My major problem is the leap from argument 1 to argument 2.  What conclusion should we draw from the fact that the human psyche seems to be wired for a religious experience?  The naturalist brings their evolutionary philosophy to bear on this question and concludes that it must be a product of natural selection.  But is that reading your presuppositions into the evidence as much as the Christian theist?  Why could that not also be evidence (like Romans 1 argues) that we are made in God’s image (built for interaction with our Creator) and that there is a spiritual reality beyond the natural senses.  Why is that conclusion wrong by the standard of evolutionary science?  Because it cannot be proved scientifically.  Therefore, the most natural conclusion (that our moral nature and religious desires are evidences of a supernatural reality) is immediately discarded because of a commitment to naturalism.  I would think most people (using common sense) would see our spiritual desires as evidence that we were designed for the spiritual, not that we created the spiritual.

Also, this argument cuts both ways.  If you use evolutionary philosophy to discount religion, then why would you not also need to use it to discount atheism?  If religion is only a human construct because the brain is built for it, then why wouldn’t you also say that atheism is only a human construct because the brain is built for independence from authority?  Atheism has always existed – does that mean it is simply an evolutionary construct?  You can’t have it both ways.  Atheist promoters want to say that my worldview is simply the product of my biological heritage, but that their worldview is the product of their superior reason.  Can you imagine a more arrogant position?  My theological position is exclusive (that Jesus Christ is the only God and the only means of salvation), but it is also honest.  I believe some choose to acknowledge God in creation and revelation, and some choose to ignore Him.  But I don’t believe somehow that my position is rational and other worldviews are crazy.  I believe all worldviews are essentially religious – some are right and some are wrong, but they are all in the end theological.  And they should be discussed in those terms – what is your theological philosophy and how did you get there?

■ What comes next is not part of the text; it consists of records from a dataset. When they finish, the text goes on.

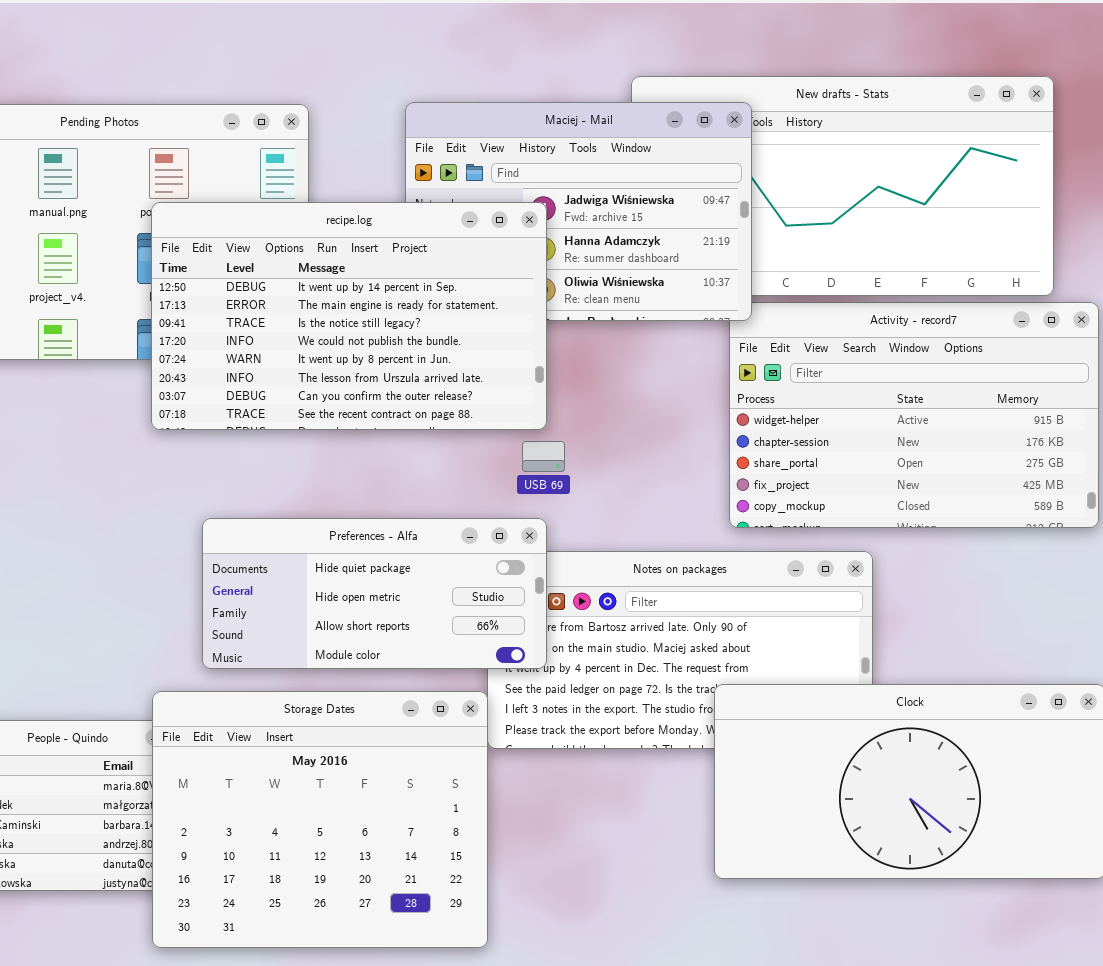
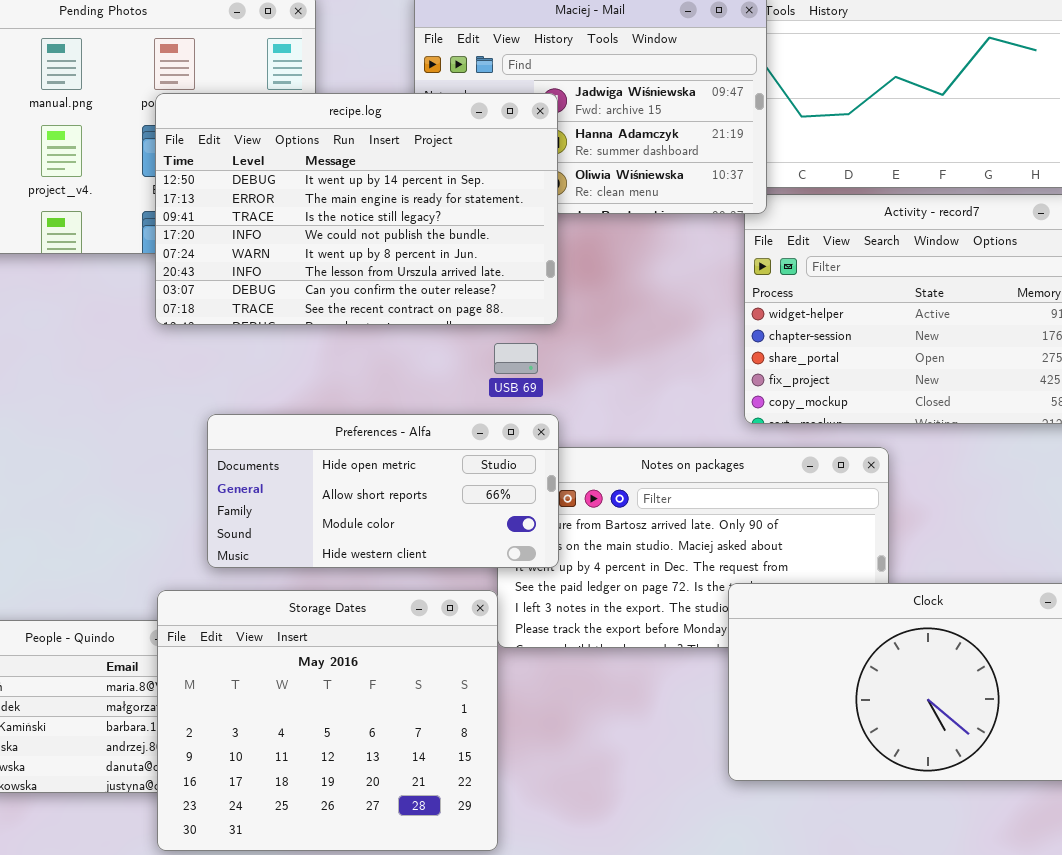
USB 69: [522,441,565,472] -> [494,343,538,374], moved
Preferences - Alfa: [202,518,547,669] -> [207,414,559,568], scrolled down 1 row

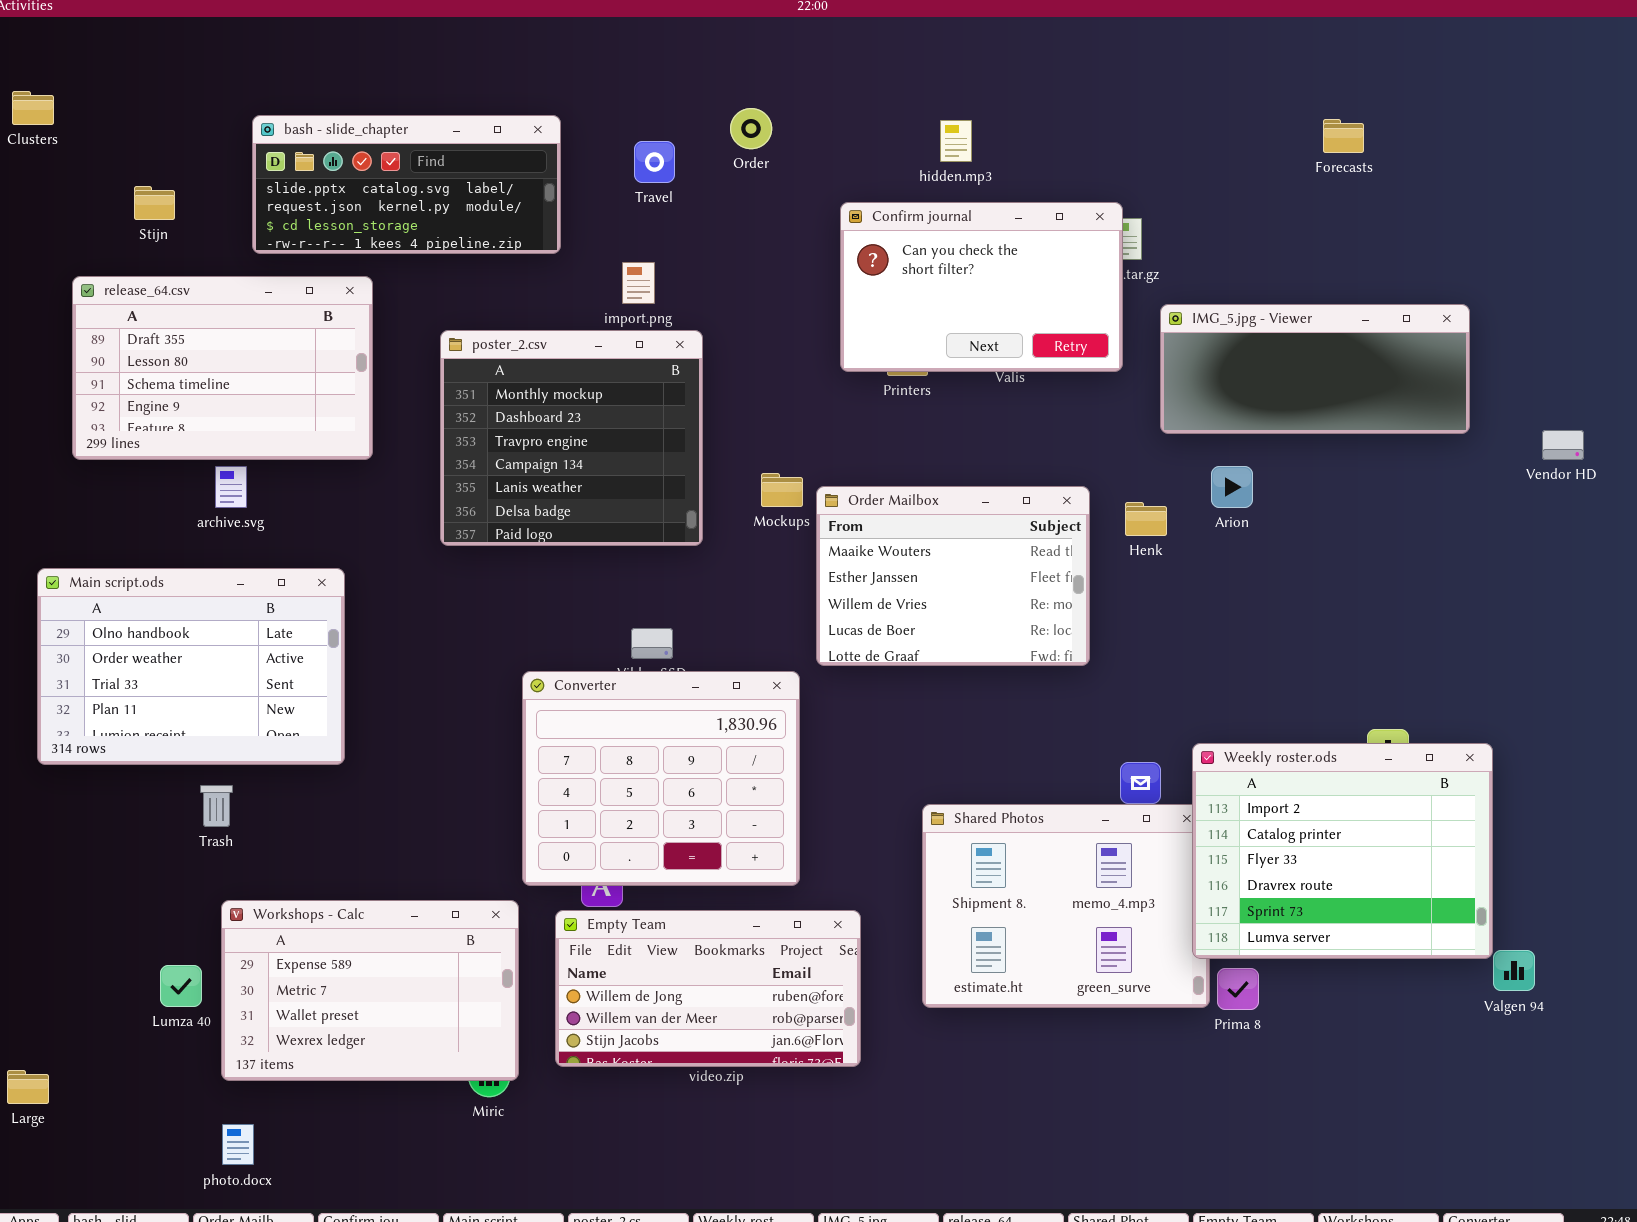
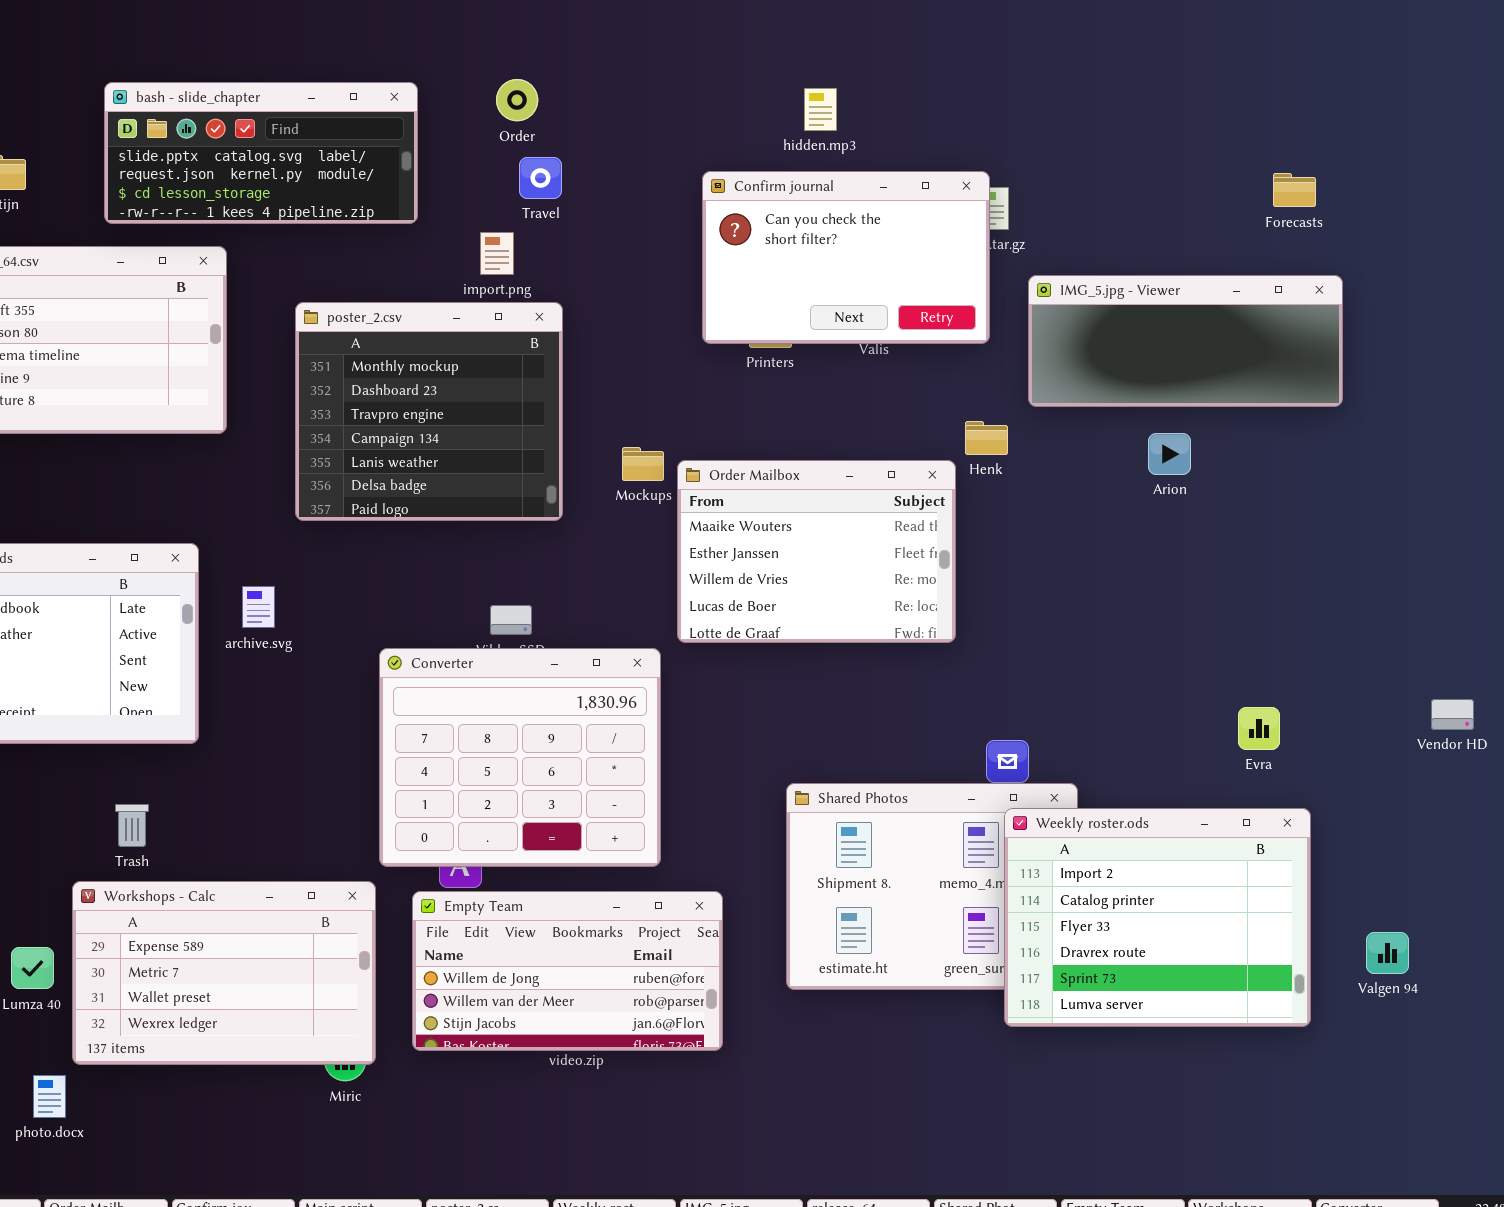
Order: [730,108,772,149] -> [496,79,538,121], moved
Forecasts: [1323,119,1364,153] -> [1273,173,1316,207], moved
Travel: [634,141,675,183] -> [519,157,562,199], moved
Vendor HD: [1542,430,1584,460] -> [1431,699,1474,730], moved
archive.svg: [215,466,247,508] -> [242,586,275,628], moved
Arion: [1211,466,1253,508] -> [1148,433,1191,475], moved
Henk: [1125,502,1167,536] -> [965,421,1008,455], moved
Weekly roster.ods: [1192,743,1493,959] -> [1004,808,1311,1027], moved
Trash: [200,785,233,827] -> [115,804,149,847], moved
photo.docx: [222,1124,254,1165] -> [33,1075,66,1118], moved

This article shows you why the theology of scientific naturalism ends debate instead of furthering it – because it says to people who have a positive religious worldview that their views are deceptions of their own making while the naturalistic atheistic worldview is the enlightened position of reason.  Is it any wonder that you can’t even have a thoughtful, kind, humble discussion with someone who holds this position?  For those atheists who think that Christians are arrogant because they claim to believe that Jesus is the way, truth, and the life, make sure you take time to look at the exclusive claims of your own worldview.  Which position most leads to humble, kind, loving people?  My example is Jesus Christ who died for the world and calls His followers to deny themselves, serve others, and give their lives away for the sake of their fellow man.  Who is your model?